■ Extract
Now we can generate the images based on these approximations to see what’s happening.

par(mfrow = c(1,4))
image(t(approx1)[,nrow(approx1):1], main = "(a)")
image(t(approx5)[,nrow(approx5):1], main = "(b)")
image(t(approx10)[,nrow(approx10):1], main = "(c)")
image(t(faceData)[,nrow(faceData):1], main = "(d)")

 

Lesson 3: Working with Color

 

grDevices has two functions

  • colorRamp <- takes a palette of colors and returns a function taking values between 0 and 1.

    • colorRampPalette <- takes an integer argument and returns a vector

 

pal <- colorRampPalette(c("red", "yellow")
pal(2)
[1] "#FF0000" "#FFFF00"
pal(10)
[1] "#FF0000" "#FF1C00" "#FF3800" "#FF5500" "#FF7100"
[6] "#FF8D00" "#FFAA00" "#FFC600" "#FFE200" "#FFFF00"

■ Supplied information
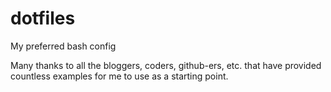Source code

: # dotfiles
My preferred bash config

Many thanks to all the bloggers, coders, github-ers, etc. that have provided countless examples for me to use as a starting point.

■ Instructions for the task
Extend the R lesson notes on color above, picking up right after the pal(10) output.

■ Task result
 

How to create your own palette

RColorBrewer provides interesting palettes

These can be used in conjunction with colorRamp() and colorRampPalette().

 

library(RColorBrewer)
cols <- brewer.pal(3, "BuGn")
pal <- colorRampPalette(cols)
image(volcano, col = pal(20))

 

smoothScatter(x, y) is nice if you want to plot a lot of points but don’t want a mess, use this in conjunction with colorRampPalette().

x <- rnorm(10000)
y <- rnorm(10000)
smoothScatter(x,y)